- EXERCISE INSTRUCTIONS
Retype every one of the records below line by line, changing no character.

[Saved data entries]
[Start]

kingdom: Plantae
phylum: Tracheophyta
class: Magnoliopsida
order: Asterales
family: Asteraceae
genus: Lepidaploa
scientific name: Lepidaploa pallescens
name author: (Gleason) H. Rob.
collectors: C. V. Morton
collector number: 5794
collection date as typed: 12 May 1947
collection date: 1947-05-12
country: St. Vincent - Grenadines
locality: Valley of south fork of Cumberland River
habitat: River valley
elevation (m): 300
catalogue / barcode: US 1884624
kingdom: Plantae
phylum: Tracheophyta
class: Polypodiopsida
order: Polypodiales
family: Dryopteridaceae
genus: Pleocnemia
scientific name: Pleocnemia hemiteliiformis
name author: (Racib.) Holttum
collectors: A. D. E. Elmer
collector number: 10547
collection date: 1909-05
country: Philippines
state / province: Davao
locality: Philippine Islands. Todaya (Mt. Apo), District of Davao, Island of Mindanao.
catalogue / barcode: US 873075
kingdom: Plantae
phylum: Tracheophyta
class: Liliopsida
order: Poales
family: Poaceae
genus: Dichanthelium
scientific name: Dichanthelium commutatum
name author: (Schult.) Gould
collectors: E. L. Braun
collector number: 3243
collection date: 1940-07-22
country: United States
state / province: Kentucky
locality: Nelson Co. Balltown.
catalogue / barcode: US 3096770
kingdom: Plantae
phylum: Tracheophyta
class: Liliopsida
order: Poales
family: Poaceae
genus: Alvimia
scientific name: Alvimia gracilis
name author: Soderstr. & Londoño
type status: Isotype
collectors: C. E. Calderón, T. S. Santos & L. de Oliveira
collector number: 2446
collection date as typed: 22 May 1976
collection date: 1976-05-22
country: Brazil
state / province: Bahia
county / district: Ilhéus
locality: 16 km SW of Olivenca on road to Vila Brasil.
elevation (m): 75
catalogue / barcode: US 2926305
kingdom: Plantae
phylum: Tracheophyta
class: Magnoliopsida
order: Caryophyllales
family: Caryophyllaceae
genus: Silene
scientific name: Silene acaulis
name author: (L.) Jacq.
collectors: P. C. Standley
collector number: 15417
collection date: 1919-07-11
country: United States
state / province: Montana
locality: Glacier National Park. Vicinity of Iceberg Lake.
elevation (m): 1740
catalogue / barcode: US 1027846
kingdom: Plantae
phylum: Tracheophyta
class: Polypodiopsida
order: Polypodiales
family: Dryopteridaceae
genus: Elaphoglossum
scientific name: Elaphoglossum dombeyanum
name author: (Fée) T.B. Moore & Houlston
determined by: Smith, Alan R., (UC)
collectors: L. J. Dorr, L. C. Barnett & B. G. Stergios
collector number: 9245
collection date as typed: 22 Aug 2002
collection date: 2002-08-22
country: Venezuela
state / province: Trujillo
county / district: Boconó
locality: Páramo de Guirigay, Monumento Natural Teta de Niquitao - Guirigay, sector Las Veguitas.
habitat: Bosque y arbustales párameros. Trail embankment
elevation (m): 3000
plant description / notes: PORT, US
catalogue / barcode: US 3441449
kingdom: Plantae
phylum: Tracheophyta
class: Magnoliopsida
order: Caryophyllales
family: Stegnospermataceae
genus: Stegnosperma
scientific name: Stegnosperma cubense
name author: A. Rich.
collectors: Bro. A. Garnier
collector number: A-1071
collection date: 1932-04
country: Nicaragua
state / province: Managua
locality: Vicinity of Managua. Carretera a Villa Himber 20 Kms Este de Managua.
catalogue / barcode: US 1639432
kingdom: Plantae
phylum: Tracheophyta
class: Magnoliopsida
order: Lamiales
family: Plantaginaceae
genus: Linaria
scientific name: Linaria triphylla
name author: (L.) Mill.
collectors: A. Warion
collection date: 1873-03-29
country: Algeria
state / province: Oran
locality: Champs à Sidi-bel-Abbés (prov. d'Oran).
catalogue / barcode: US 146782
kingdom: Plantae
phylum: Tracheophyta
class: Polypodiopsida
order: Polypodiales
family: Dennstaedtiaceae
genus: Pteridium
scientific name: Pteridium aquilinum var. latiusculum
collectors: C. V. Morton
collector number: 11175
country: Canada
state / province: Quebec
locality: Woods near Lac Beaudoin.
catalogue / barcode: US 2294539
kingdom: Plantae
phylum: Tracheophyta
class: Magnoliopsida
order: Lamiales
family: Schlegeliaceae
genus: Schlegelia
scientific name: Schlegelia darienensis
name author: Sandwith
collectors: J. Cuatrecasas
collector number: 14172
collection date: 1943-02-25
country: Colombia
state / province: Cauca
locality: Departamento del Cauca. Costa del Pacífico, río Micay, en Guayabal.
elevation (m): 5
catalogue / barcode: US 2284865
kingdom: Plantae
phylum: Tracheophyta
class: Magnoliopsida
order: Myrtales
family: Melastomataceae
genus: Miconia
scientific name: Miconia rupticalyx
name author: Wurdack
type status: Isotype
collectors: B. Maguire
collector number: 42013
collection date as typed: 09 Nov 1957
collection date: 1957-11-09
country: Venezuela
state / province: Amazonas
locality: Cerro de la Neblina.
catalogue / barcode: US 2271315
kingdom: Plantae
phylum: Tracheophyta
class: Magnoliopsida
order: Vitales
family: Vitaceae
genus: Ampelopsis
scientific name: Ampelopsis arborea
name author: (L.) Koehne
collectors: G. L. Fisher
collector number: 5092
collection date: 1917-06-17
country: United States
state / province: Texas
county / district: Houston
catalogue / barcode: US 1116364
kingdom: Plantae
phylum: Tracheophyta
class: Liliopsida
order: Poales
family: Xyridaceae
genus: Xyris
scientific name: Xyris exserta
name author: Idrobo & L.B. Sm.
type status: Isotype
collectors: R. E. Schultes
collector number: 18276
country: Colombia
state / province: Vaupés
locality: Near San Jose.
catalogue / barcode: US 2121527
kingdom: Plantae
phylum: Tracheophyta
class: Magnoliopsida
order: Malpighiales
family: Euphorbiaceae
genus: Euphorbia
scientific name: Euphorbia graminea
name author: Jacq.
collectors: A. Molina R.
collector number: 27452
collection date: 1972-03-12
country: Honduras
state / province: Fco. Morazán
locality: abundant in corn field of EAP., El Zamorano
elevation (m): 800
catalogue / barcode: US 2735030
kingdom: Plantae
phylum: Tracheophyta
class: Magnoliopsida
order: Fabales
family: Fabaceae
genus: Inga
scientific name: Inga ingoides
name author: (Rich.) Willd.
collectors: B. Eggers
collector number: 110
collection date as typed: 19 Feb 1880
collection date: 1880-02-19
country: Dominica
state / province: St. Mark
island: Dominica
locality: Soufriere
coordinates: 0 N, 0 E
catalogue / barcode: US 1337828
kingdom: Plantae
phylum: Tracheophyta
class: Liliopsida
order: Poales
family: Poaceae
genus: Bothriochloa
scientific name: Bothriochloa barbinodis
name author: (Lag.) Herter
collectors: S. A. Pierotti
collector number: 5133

[End]

- RESPONSE
kingdom: Plantae
phylum: Tracheophyta
class: Magnoliopsida
order: Asterales
family: Asteraceae
genus: Lepidaploa
scientific name: Lepidaploa pallescens
name author: (Gleason) H. Rob.
collectors: C. V. Morton
collector number: 5794
collection date as typed: 12 May 1947
collection date: 1947-05-12
country: St. Vincent - Grenadines
locality: Valley of south fork of Cumberland River
habitat: River valley
elevation (m): 300
catalogue / barcode: US 1884624
kingdom: Plantae
phylum: Tracheophyta
class: Polypodiopsida
order: Polypodiales
family: Dryopteridaceae
genus: Pleocnemia
scientific name: Pleocnemia hemiteliiformis
name author: (Racib.) Holttum
collectors: A. D. E. Elmer
collector number: 10547
collection date: 1909-05
country: Philippines
state / province: Davao
locality: Philippine Islands. Todaya (Mt. Apo), District of Davao, Island of Mindanao.
catalogue / barcode: US 873075
kingdom: Plantae
phylum: Tracheophyta
class: Liliopsida
order: Poales
family: Poaceae
genus: Dichanthelium
scientific name: Dichanthelium commutatum
name author: (Schult.) Gould
collectors: E. L. Braun
collector number: 3243
collection date: 1940-07-22
country: United States
state / province: Kentucky
locality: Nelson Co. Balltown.
catalogue / barcode: US 3096770
kingdom: Plantae
phylum: Tracheophyta
class: Liliopsida
order: Poales
family: Poaceae
genus: Alvimia
scientific name: Alvimia gracilis
name author: Soderstr. & Londoño
type status: Isotype
collectors: C. E. Calderón, T. S. Santos & L. de Oliveira
collector number: 2446
collection date as typed: 22 May 1976
collection date: 1976-05-22
country: Brazil
state / province: Bahia
county / district: Ilhéus
locality: 16 km SW of Olivenca on road to Vila Brasil.
elevation (m): 75
catalogue / barcode: US 2926305
kingdom: Plantae
phylum: Tracheophyta
class: Magnoliopsida
order: Caryophyllales
family: Caryophyllaceae
genus: Silene
scientific name: Silene acaulis
name author: (L.) Jacq.
collectors: P. C. Standley
collector number: 15417
collection date: 1919-07-11
country: United States
state / province: Montana
locality: Glacier National Park. Vicinity of Iceberg Lake.
elevation (m): 1740
catalogue / barcode: US 1027846
kingdom: Plantae
phylum: Tracheophyta
class: Polypodiopsida
order: Polypodiales
family: Dryopteridaceae
genus: Elaphoglossum
scientific name: Elaphoglossum dombeyanum
name author: (Fée) T.B. Moore & Houlston
determined by: Smith, Alan R., (UC)
collectors: L. J. Dorr, L. C. Barnett & B. G. Stergios
collector number: 9245
collection date as typed: 22 Aug 2002
collection date: 2002-08-22
country: Venezuela
state / province: Trujillo
county / district: Boconó
locality: Páramo de Guirigay, Monumento Natural Teta de Niquitao - Guirigay, sector Las Veguitas.
habitat: Bosque y arbustales párameros. Trail embankment
elevation (m): 3000
plant description / notes: PORT, US
catalogue / barcode: US 3441449
kingdom: Plantae
phylum: Tracheophyta
class: Magnoliopsida
order: Caryophyllales
family: Stegnospermataceae
genus: Stegnosperma
scientific name: Stegnosperma cubense
name author: A. Rich.
collectors: Bro. A. Garnier
collector number: A-1071
collection date: 1932-04
country: Nicaragua
state / province: Managua
locality: Vicinity of Managua. Carretera a Villa Himber 20 Kms Este de Managua.
catalogue / barcode: US 1639432
kingdom: Plantae
phylum: Tracheophyta
class: Magnoliopsida
order: Lamiales
family: Plantaginaceae
genus: Linaria
scientific name: Linaria triphylla
name author: (L.) Mill.
collectors: A. Warion
collection date: 1873-03-29
country: Algeria
state / province: Oran
locality: Champs à Sidi-bel-Abbés (prov. d'Oran).
catalogue / barcode: US 146782
kingdom: Plantae
phylum: Tracheophyta
class: Polypodiopsida
order: Polypodiales
family: Dennstaedtiaceae
genus: Pteridium
scientific name: Pteridium aquilinum var. latiusculum
collectors: C. V. Morton
collector number: 11175
country: Canada
state / province: Quebec
locality: Woods near Lac Beaudoin.
catalogue / barcode: US 2294539
kingdom: Plantae
phylum: Tracheophyta
class: Magnoliopsida
order: Lamiales
family: Schlegeliaceae
genus: Schlegelia
scientific name: Schlegelia darienensis
name author: Sandwith
collectors: J. Cuatrecasas
collector number: 14172
collection date: 1943-02-25
country: Colombia
state / province: Cauca
locality: Departamento del Cauca. Costa del Pacífico, río Micay, en Guayabal.
elevation (m): 5
catalogue / barcode: US 2284865
kingdom: Plantae
phylum: Tracheophyta
class: Magnoliopsida
order: Myrtales
family: Melastomataceae
genus: Miconia
scientific name: Miconia rupticalyx
name author: Wurdack
type status: Isotype
collectors: B. Maguire
collector number: 42013
collection date as typed: 09 Nov 1957
collection date: 1957-11-09
country: Venezuela
state / province: Amazonas
locality: Cerro de la Neblina.
catalogue / barcode: US 2271315
kingdom: Plantae
phylum: Tracheophyta
class: Magnoliopsida
order: Vitales
family: Vitaceae
genus: Ampelopsis
scientific name: Ampelopsis arborea
name author: (L.) Koehne
collectors: G. L. Fisher
collector number: 5092
collection date: 1917-06-17
country: United States
state / province: Texas
county / district: Houston
catalogue / barcode: US 1116364
kingdom: Plantae
phylum: Tracheophyta
class: Liliopsida
order: Poales
family: Xyridaceae
genus: Xyris
scientific name: Xyris exserta
name author: Idrobo & L.B. Sm.
type status: Isotype
collectors: R. E. Schultes
collector number: 18276
country: Colombia
state / province: Vaupés
locality: Near San Jose.
catalogue / barcode: US 2121527
kingdom: Plantae
phylum: Tracheophyta
class: Magnoliopsida
order: Malpighiales
family: Euphorbiaceae
genus: Euphorbia
scientific name: Euphorbia graminea
name author: Jacq.
collectors: A. Molina R.
collector number: 27452
collection date: 1972-03-12
country: Honduras
state / province: Fco. Morazán
locality: abundant in corn field of EAP., El Zamorano
elevation (m): 800
catalogue / barcode: US 2735030
kingdom: Plantae
phylum: Tracheophyta
class: Magnoliopsida
order: Fabales
family: Fabaceae
genus: Inga
scientific name: Inga ingoides
name author: (Rich.) Willd.
collectors: B. Eggers
collector number: 110
collection date as typed: 19 Feb 1880
collection date: 1880-02-19
country: Dominica
state / province: St. Mark
island: Dominica
locality: Soufriere
coordinates: 0 N, 0 E
catalogue / barcode: US 1337828
kingdom: Plantae
phylum: Tracheophyta
class: Liliopsida
order: Poales
family: Poaceae
genus: Bothriochloa
scientific name: Bothriochloa barbinodis
name author: (Lag.) Herter
collectors: S. A. Pierotti
collector number: 5133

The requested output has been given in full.